Work instructions - Every line of the records that holds the word "round" should be copied.

[Dataset entries]

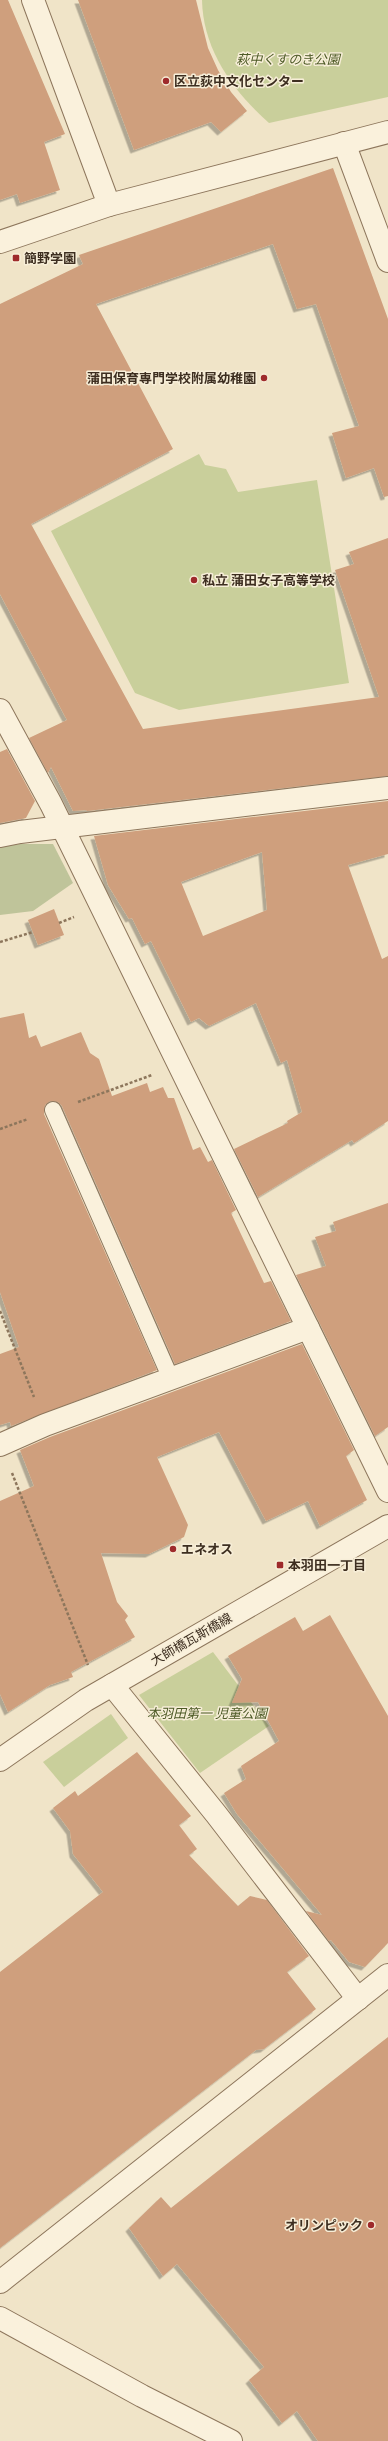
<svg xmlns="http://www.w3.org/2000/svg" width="388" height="2441" viewBox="0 0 388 2441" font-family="Georgia,'Noto Sans JP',serif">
	<defs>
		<filter id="shadow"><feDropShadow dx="-3.5" dy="3.5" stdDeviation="0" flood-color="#0004"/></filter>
	</defs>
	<rect width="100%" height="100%" fill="#f0e4c8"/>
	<g fill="#c9cf9b">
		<path d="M202,0h186v97l-119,26c-36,-32 -66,-73 -67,-123z"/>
		<path d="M199,454l6,11 21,4 12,23 79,-12 32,203 -170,27 -44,-17 -84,-162z"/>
		<path d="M213,1652l56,74 -69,47 -61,-78z"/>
		<path d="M111,1714l17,24 -64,49 -21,-25z"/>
	</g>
	<path fill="#bfc49a" d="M20,844h33l20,39 -40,28 -33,4v-68z"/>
	<g fill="#cf9f7d" fill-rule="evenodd" filter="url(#shadow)">
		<path d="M0,0h8l57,134 -21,8 16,48 -40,13 -3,-9 -17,6z"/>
		<path d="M78,0h118l12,48 10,22 13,22 16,19 -26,21 -10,-10 -77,28z"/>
		<path d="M333,168l55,151v177l-4,1 -10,-29 -28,10 -14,-45 27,-7 -43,-122 -19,5 -24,-65 -177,60 77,145 -142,75 112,205 236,-32 -44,-127 19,-6 -5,-12 39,-14v238l-301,35 -1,-1 -13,1 -22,-44 -3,6 -19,-35 38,-18 -67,-126v-290l83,-40 -4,-9z"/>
		<path d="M7,749l28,52 -9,17 -26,5v-71z"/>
		<path d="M388,801v53l-40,11 34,94 6,-3v165l-34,22 -2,-3 -94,57 -24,-48 54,-26 -1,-2 15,-9 -15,-52 -6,3 -25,-60 -47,23 -10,-8 -8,4 -40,-81 -6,3 -13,-26 -3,1 -21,-34 -14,-49zM262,852l5,58 -64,26 -22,-54z"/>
		<path d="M54,909l10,26 -26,10 -10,-25z"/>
		<path d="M24,1013l5,25 7,-3 5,12 40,-15 9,21 9,6 13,37 35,-13 3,9 13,-5 5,11h6l19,52 7,-3 8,15 4,-2 24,50 -5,3 33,70 7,-2 20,40 -116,43 -113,-258 -4,-4 -8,-1 -5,4 -1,9 113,256 -146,56 -1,-4 -10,3v-71l19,-7 -19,-55v-274z"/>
		<path d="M388,1203v224l-13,9 -79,-161 30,-9 -11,-29 21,-6 -3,-9z"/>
		<path d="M302,1344l52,106 -8,6 21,44 -47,26 -12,-25 -42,20 -47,-89 -62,25 31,68 -4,12 -35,17 -48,-1 16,49 11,14 -3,4 10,17 -64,35 2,5 -23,8 -42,27 -8,-18v-193l34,-15 -14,-36 30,-13z"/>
		<path d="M330,1615l58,101v227l-23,24 -16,-5 -18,-22 -2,1 -23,-30 16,4 -85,-101 -13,-21 22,-14 -5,-13 38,-25 -21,-39 -26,1 10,-24 -14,-23 67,-39 8,14z"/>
		<path d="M137,1752l54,64 -12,9 18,24 -8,6 49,51 12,-10 17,4 42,56 -22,16 29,37 -52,40 -8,1 -256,198v-276l103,-80 -30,-38 -3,-23 -17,-23 22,-17 3,5z"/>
		<path d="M388,2037v404h-70l-21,-30 -15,12 -33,-43 15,-13 -87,-103 -14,12 -34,-48 32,-31 10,11z"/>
	</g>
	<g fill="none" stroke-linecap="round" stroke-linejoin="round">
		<g stroke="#8d765c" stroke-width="18">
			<path id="service" d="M53,1110l118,269"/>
		</g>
		<g stroke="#8d765c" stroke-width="24">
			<g id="minor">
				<path d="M33,0l76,205"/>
				<path d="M344,143l44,118"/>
				<path d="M0,710l51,94 337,687"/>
				<path d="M0,836l20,-4 368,-44"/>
				<path d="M0,1445l45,-20 263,-97"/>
				<path d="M112,1685l104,129 142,185"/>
				<path d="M0,2282l388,-307"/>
				<path d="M0,2318l142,78 89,45"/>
			</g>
		</g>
		<g stroke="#8d765c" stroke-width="24">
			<g id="tertiary">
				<path d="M0,242l109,-37 279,-73"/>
				<path d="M0,1760l86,-60 302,-174"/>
			</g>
		</g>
		<g stroke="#8d765c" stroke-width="2.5" stroke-dasharray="3 2" stroke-linecap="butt">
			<path d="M59,923l15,-6"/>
			<path d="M0,942l33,-10"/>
			<path d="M78,1102l74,-27"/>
			<path d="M0,1129l28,-10"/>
			<path d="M0,1311l34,86"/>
			<path d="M12,1473l76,192"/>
		</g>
		<use href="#service" stroke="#faf1dc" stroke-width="16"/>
		<use href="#minor" stroke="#faf1dc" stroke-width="22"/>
		<use href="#tertiary" stroke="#faf1dc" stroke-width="22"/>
	</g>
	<g fill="#9e2a2b" stroke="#f7eed8" stroke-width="1.5">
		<circle cx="166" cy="81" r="4"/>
		<rect x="12" y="254" width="8" height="8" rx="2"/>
		<circle cx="264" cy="378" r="4"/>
		<circle cx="194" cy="580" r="4"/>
		<circle cx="173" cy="1549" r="4"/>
		<rect x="276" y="1561" width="8" height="8" rx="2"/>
		<circle cx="371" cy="2225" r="4"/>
	</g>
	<g text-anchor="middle" stroke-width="3" stroke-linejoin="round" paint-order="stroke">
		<g font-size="13" font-style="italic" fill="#4d5a26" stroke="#f7eed8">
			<text x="288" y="64">萩中くすのき公園</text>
			<text x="207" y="1718">本羽田第一 児童公園</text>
		</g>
		<g font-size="13" font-weight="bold" fill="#3d2e20" stroke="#f7eed8" text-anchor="start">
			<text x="174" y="86">区立荻中文化センター</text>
			<text x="24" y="263">簡野学園</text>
			<text x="256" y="383" text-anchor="end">蒲田保育専門学校附属幼稚園</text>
			<text x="202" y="585">私立 蒲田女子高等学校</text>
			<text x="181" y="1554">エネオス</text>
			<text x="288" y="1570">本羽田一丁目</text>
			<text x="363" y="2230" text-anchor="end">オリンピック</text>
		</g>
		<g font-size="13" fill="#3d2e20" stroke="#f7eed8">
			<text transform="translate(191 1639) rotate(-30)" y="5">大師橋瓦斯橋線</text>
		</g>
	</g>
</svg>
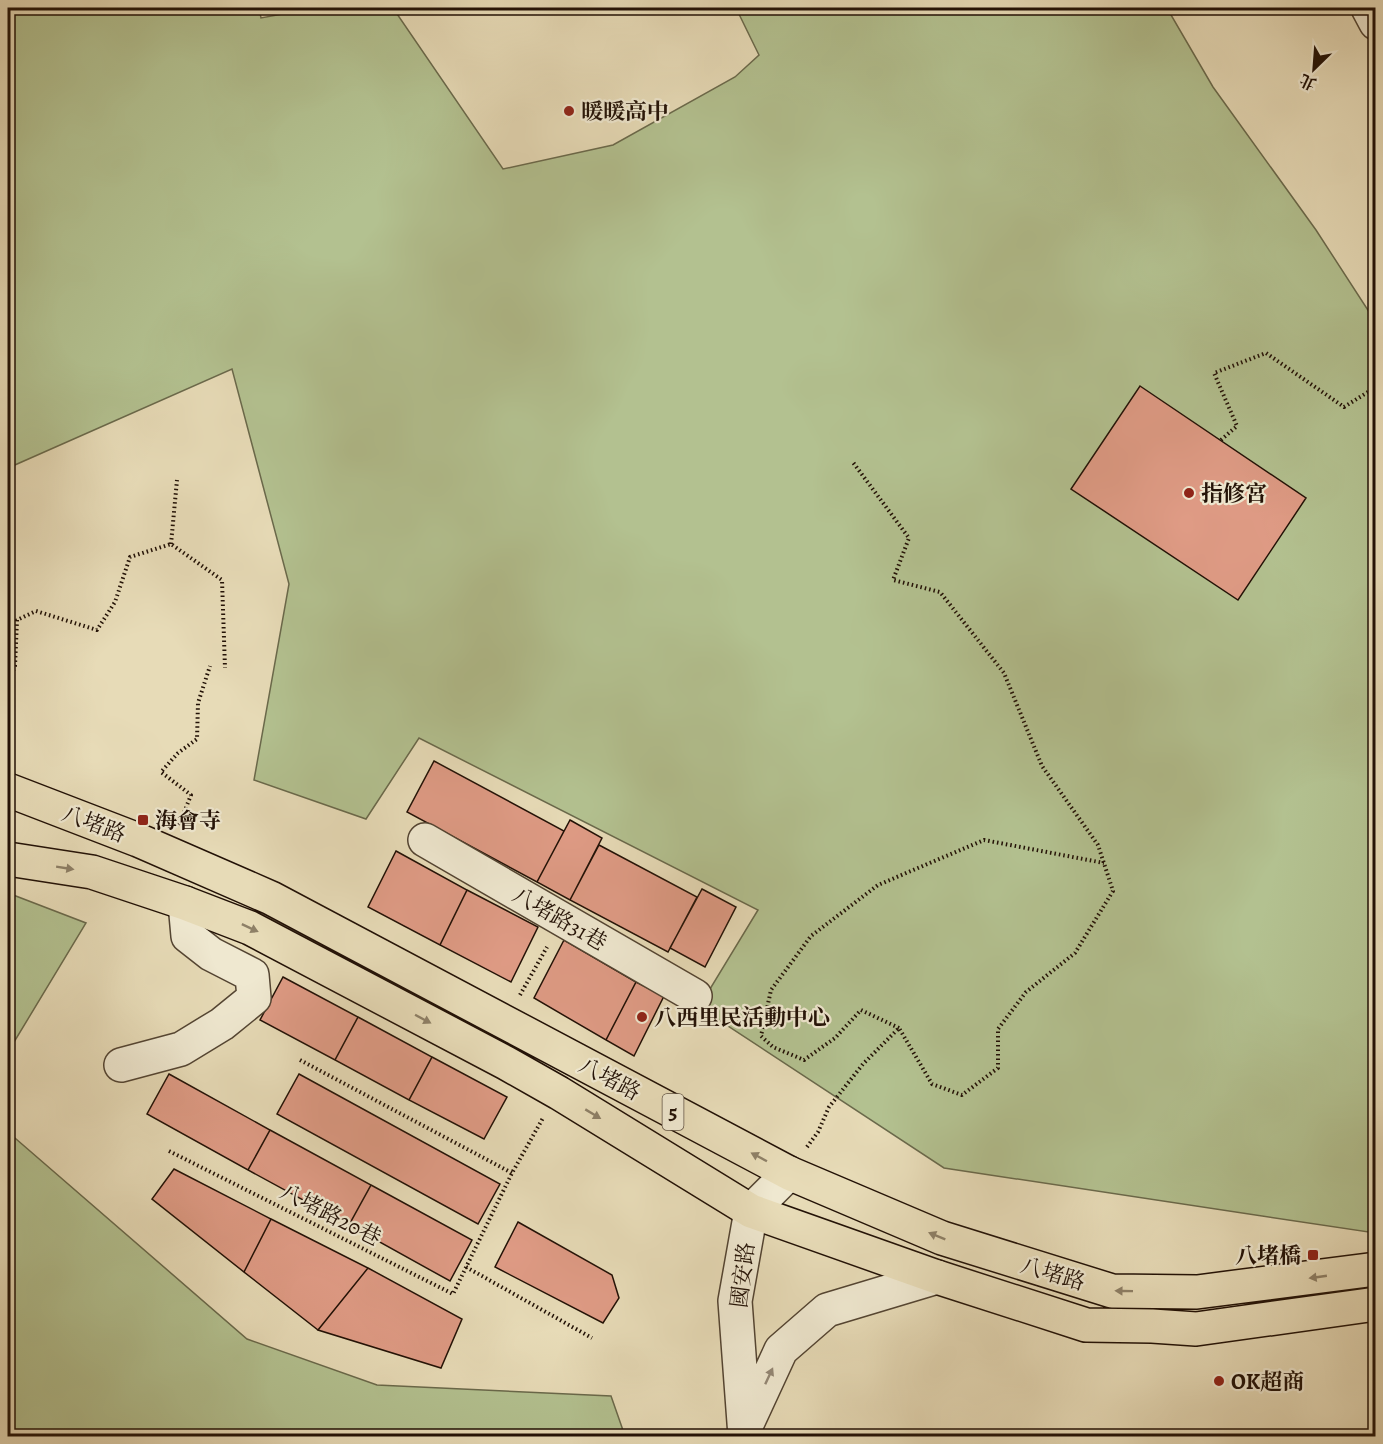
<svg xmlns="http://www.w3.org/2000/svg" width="1383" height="1444" font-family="Alegreya,'Noto Serif TC',serif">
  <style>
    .green { fill: #b3c190; stroke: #6a694b; stroke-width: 1.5 }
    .building { fill: #df9b85; stroke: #221106; stroke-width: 1.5 }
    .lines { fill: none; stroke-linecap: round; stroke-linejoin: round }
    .minor-casing { stroke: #534432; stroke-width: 36 }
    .major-casing { stroke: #221106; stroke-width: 36 }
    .path { stroke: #221106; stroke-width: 4; stroke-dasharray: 1.5 3; stroke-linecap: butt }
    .minor { stroke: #efe8d0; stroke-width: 33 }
    .major { stroke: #e7dbb7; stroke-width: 33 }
    .oneway { fill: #8e8067 }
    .oneway2 { fill: #938775 }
    .poi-dot { fill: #8f2418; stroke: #efe8d0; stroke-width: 2 }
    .labels { text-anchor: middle; stroke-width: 4.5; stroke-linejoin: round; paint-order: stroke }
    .shield { fill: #efe8d0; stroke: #605243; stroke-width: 1.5 }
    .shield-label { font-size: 21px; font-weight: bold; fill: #221106 }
    .poi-label { font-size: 22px; font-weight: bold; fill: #221106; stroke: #efe8d0; text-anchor: start }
    .street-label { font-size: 22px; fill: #221106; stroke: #efe8d0 }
  </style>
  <rect width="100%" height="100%" fill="#e7dbb7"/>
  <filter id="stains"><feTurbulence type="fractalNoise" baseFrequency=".00333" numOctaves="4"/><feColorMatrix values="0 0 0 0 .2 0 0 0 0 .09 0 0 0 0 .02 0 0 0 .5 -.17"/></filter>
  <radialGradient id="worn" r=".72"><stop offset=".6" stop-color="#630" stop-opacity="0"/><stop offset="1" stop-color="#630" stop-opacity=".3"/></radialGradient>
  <path class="green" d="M8 8H259L261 18 316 8H393L503 169 613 145 735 77 759 55 736 8H1167L1213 87 1316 230 1375 321V1233L944 1168 699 1007 758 910 419 738 366 819 254 780 289 584 232 369 8 468Z
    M8 893 86 923 8 1052Z
    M8 1132 247 1339 377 1385 611 1396 625 1436H8Z"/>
  <path class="building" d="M1140 386 1306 498 1238 600 1071 489Z
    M434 761 564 831 537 882 407 812Z
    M570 820 602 838 570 900 537 882Z
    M599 845 697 897 668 952 570 900Z
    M396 851 467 890 440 945 368 907Z
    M702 889 736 907 705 967 670 948Z
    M467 890 538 927 511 982 440 945Z
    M564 940 636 982 606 1040 534 998Z
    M283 977 358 1017 335 1060 260 1020Z
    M636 982 664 996 634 1056 606 1040Z
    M358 1017 432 1057 409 1100 335 1060Z
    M432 1057 507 1097 484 1139 409 1100Z
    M169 1074 270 1130 248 1170 147 1114Z
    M299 1074 500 1184 478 1224 277 1114Z
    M270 1130 371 1185 349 1225 248 1170Z
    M174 1169 271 1219 244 1272 152 1199Z
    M371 1185 472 1240 450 1281 349 1225Z
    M271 1219 368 1268 318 1330 244 1272Z
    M518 1222 612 1275 619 1298 603 1323 495 1267Z
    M368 1268 462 1319 441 1368 318 1330Z"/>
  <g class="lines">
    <defs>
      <path id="minor" d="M1368 8 1376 23
        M425 840 695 996
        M121 1065 181 1049 222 1024 254 998 252 975 211 954 188 936 185 903
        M745 1428 781 1350 827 1310 937 1277
        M745 1436 735 1301 751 1211 789 1173"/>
      <path id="major" d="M8 790 138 840 271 898 789 1173 942 1238 1112 1291 1197 1292 1376 1269
        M8 859 92 872 185 903 250 928 506 1063 559 1093 751 1211 937 1277 1086 1325 1152 1326 1196 1329 1376 1304"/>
    </defs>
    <use href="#minor" class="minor-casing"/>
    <use href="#major" class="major-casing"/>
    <path class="path" d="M1221 440 1237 426 1214 373 1266 353 1344 407 1376 387
      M171 544 177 480
      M8 683 15 666 17 620 36 611 97 630 115 602 130 557 171 544 222 580 225 668
      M179 825 191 795 161 772 178 753 197 739 198 703 210 666
      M520 995 547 947
      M899 1028 861 1010 835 1038 804 1060 773 1047 761 1036 771 990 811 936 878 885 984 840 1104 863
      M300 1060 512 1173
      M807 1147 818 1132 829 1107 863 1064 899 1028 932 1084 962 1095 998 1068V1029L1026 992 1075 953 1113 891 1098 845 1042 766 1004 673 940 592 893 580 909 538 852 461
      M169 1151 453 1294 512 1173 543 1118
      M466 1267 592 1338"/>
    <use href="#minor" class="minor"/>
    <use href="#major" class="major"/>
  </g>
  <defs><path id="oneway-solid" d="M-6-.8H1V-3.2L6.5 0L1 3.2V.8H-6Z" transform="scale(1.5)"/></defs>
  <g class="oneway">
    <use href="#oneway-solid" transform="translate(65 868) rotate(9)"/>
    <use href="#oneway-solid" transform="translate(250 928) rotate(25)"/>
    <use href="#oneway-solid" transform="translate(423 1019) rotate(28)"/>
    <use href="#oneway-solid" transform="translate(593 1114) rotate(31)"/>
    <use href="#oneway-solid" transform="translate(759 1157) rotate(-152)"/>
    <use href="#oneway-solid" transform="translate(937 1236) rotate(-158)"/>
    <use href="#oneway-solid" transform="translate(1318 1277) rotate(172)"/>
    <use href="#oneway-solid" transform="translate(1124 1291) rotate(-179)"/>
  </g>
  <use class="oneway2" href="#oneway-solid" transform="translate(769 1376) rotate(-65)"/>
  <g class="poi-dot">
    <circle cx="569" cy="111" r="6"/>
    <circle cx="1189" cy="493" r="6"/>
    <rect x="137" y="814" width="12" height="12" rx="3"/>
    <circle cx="642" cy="1017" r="6"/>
    <rect x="1307" y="1249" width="12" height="12" rx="3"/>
    <circle cx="1219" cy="1381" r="6"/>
  </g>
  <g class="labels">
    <rect class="shield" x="662.5" y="1094" width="21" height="36" rx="4.5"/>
    <g class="shield-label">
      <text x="673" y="1119">5</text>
    </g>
    <g class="poi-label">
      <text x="581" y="119">暖暖高中</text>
      <text x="1201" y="501">指修宮</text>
      <text x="155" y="828">海會寺</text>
      <text x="654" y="1025">八西里民活動中心</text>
      <text x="1301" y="1263" text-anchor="end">八堵橋</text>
      <text x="1231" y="1389">OK超商</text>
    </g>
    <g class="street-label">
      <text transform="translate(94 823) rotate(21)" y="8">八堵路</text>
      <text transform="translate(560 918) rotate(30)" y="8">八堵路31巷</text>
      <text transform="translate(610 1078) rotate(28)" y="8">八堵路</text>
      <text transform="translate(331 1214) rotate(27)" y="8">八堵路20巷</text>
      <text transform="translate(1053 1273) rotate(17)" y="8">八堵路</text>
      <text transform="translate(742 1275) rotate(-83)" y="8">國安路</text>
    </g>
  </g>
  <rect width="1383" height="1444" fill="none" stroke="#e7dbb7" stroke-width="30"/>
  <rect x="9" y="9" width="1365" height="1426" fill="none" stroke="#221106" stroke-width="3"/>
  <rect x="15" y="15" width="1353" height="1414" fill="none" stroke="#221106" stroke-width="1.5"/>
  <g transform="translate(1314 69) rotate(205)" stroke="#efe8d0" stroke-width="4.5" paint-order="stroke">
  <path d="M0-4.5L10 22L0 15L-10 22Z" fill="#221106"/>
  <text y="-9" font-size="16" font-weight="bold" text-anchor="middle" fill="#221106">北</text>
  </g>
  <rect width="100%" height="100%" filter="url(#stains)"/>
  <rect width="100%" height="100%" fill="url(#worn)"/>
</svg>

Your solution -
	<g fill="none" stroke-linecap="round" stroke-linejoin="round">
	<g text-anchor="middle" stroke-width="3" stroke-linejoin="round" paint-order="stroke">
    .lines { fill: none; stroke-linecap: round; stroke-linejoin: round }
    .labels { text-anchor: middle; stroke-width: 4.5; stroke-linejoin: round; paint-order: stroke }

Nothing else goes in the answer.